Seit mehr als 20 Jahren ist Albersloh so etwas wie eine indische Enklave im Münsterland. Zumindest im kirchlichen Leben: Ein Ort, an dem kontinuierlich Priester aus Indien im Einsatz waren und sind – auch in leitenden Funktionen. Zunächst in der Pfarrei St. Ludgerus als auch später in der mit Sendenhorst fusionierten Kirchengemeinde St. Martinus und Ludgerus. „Indisch geworden“ ist man dort vor allem durch den Einzug des Ordens der heiligen Theresia vom Kinde Jesu im Jahr 2001 – jener indischen Kongregation, die seitdem im umgebauten Pfarrhaus zuhause ist.

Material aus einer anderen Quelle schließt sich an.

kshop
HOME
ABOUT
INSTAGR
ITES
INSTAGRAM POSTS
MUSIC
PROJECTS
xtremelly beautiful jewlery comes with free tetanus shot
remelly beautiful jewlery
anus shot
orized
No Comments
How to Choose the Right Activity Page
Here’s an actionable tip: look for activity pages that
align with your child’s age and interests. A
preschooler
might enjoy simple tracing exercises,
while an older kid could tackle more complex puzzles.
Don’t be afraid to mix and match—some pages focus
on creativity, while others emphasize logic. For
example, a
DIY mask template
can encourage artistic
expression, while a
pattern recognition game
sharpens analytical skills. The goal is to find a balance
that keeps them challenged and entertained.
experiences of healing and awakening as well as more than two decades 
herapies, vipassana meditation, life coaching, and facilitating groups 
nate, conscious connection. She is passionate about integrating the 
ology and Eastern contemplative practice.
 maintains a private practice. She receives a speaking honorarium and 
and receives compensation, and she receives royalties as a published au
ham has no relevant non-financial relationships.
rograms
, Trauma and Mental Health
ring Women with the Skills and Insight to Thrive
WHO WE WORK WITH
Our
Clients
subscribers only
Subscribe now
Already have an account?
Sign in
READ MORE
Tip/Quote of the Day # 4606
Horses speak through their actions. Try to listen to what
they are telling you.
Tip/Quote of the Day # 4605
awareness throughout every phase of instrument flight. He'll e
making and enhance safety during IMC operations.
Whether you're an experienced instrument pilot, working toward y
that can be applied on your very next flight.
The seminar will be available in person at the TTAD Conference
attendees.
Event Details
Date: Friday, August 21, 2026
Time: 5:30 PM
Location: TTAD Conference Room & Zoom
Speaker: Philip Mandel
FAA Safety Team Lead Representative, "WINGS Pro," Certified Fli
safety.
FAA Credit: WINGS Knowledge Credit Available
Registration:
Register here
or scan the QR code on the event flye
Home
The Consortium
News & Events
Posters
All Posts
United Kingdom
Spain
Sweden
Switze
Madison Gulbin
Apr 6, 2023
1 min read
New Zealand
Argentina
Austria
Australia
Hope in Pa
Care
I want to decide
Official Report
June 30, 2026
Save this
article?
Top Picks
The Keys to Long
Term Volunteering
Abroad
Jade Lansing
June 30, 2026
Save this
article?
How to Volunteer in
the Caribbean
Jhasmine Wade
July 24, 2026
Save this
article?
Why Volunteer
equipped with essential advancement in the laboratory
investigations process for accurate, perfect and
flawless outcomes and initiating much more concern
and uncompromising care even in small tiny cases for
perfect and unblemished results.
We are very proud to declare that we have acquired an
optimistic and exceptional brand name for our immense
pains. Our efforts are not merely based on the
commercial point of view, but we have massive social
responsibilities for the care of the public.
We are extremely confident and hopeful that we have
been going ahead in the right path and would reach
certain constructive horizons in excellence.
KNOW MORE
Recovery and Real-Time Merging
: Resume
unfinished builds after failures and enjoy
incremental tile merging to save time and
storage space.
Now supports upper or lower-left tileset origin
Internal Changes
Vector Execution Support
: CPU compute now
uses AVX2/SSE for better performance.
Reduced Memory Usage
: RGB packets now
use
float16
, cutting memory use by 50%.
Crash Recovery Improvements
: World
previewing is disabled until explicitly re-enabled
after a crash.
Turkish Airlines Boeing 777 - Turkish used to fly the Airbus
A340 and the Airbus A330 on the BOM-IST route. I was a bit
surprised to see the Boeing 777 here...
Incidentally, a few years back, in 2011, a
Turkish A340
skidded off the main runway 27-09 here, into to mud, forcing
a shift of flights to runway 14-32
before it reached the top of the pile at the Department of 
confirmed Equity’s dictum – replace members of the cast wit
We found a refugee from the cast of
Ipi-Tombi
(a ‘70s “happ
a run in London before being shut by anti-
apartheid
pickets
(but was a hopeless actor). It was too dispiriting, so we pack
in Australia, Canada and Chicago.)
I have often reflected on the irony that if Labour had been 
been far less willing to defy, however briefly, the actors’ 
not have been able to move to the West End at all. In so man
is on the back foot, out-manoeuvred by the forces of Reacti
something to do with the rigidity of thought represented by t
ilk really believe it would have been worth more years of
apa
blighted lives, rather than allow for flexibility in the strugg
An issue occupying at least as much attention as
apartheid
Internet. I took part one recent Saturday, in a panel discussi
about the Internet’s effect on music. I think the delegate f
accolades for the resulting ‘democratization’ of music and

„Im Pfarrheim duftet es regelmäßig nach Curry“, sagt Pater Babu Kollamkudy. Der Pastor ist bereits seit 16 Jahren Leiter der dortigen Kongregation. „Meine Ordensbrüder sind regelmäßig für einen Tag hier zu Gast – manchmal über 20.“ Länger bleiben dagegen jene Inder, die als Priester in dem münsterländischen Ort eingesetzt werden. Wie Antony Kottackal, der 2007 dorthin kam und immer noch die Stelle des Pfarrers innehat. „Als ich hierher versetzt wurde, gab es hier bereits eine richtige indische Community.“

In Albersloh ins kalte westfälische Wasser gesprungen

Die sich nie abgrenzen, ihr eigenes Ding machen wollte. „Sie waren von Beginn an in der Dorfgemeinschaft präsent“, sagt Karl Witte. „Karneval, Schützenfest, Jubiläen – sie kamen auch zu nicht-kirchlichen Veranstaltungen, feierten und diskutierten mit.“ Damit fassten sie schnell Fuß unter den Westfalen. Er selbst ließ sich von Kottackal später zum Dienst als Erwachsenen-Messdiener animieren. „Wenn da kein gutes Verhältnis gewesen wäre, hätte ich das niemals gemacht.“

Auch der indische Pfarrer kann sich daran erinnern, wie schnell er in Albersloh ins kalte Wasser der westfälischen Kultur springen musste. „Meinen ersten Einsatz hatte ich bei einer großen Schützenbruderschaft“, sagt Kottackal. „Festgottesdienst, Doppelkopf, Scheibenschießen – ich durfte gleich alles machen.“

Gleichberechtigung von Anfang an

Genau das ist für den 60-Jährigen das Geheimnis für ein funktionierendes Miteinander von Priestern der Weltkirche und einer Dorfgemeinde wie Albersloh. „Die Sprache ist das eine – das Mitmachen der Traditionen und Feste das andere.“ Auch die Unterstützung der deutschen Geistlichen half ihm, sagt der Inder. „Ich war kein Lückenfüller, der nur die Termine machen musste, die übrig blieben.“ Von Beginn an war er gleichberechtigt im Einsatz. Die Dienstzeiten waren entscheidend für seine Termine, nicht die Hierarchie im Seelsorger-Team. „Ich machte das gleiche wie der leitende Pfarrer.“

Es lief trotzdem nicht alles von Beginn an glatt, sagt Witte. In der Gemeinde gab es auch Vorbehalte: Wie sollte das bei der unterschiedlichen Mentalität und Sprache gut gehen? „Wir waren bodenständige Geistliche aus Deutschland gewohnt, die lange blieben.“ Jetzt kamen Seelsorger mit anderem kulturellem Hintergrund, die vielleicht bald schon wieder in die Heimat zurückwollten. „Ihre Offenheit und Herzlichkeit haben die Zweifel aber schnell beendet.“

Fröhlichkeit lässt Sprachprobleme in den Hintergrund rücken

Nicht bei jedem so schnell, sagt Pfarrsekretärin Petra Schlautmann. „Es waren Ausnahmen, aber manchmal äußerten Gemeindemitglieder den Wunsch, dass bei einem Sakrament oder einem Gottesdienst kein indischer Priester eingesetzt werden sollte.“ Der Grund waren vor allem sprachliche Verständnisprobleme. Heute hat sich das gedreht. Und das liegt nicht nur an deren immer besser gewordenen Aussprache. „Es gibt nicht wenige, die sagen, dass ihnen die Fröhlichkeit des indischen Priesters so gefallen hat, dass sie ihn beim nächsten Fest wieder mit dabeihaben wollen.“

Diese Lockerheit mussten die indischen Priester aber erst lernen, geben sie zu. „Aus Indien waren wir gewohnt, dass der Pfarrer als Respektsperson bei allen Fragen der dörflichen Gemeinschaft mitsprach“, sagt Kottackal. „Hier erlebten wir, dass wir mit unserer Position auch mal außen vor waren, unsere Meinung angezweifelt wurde.“ Ein guter, wenn auch anfangs schwieriger Prozess, finden die Geistlichen. „Das brachte Nähe und Vertrauen – wir waren auf Augenhöhe gefragt.“ Die kulturelle Distanz zwischen lebhaften Asiaten und den „sturen Westfalen“ habe damit noch schneller überwunden werden können.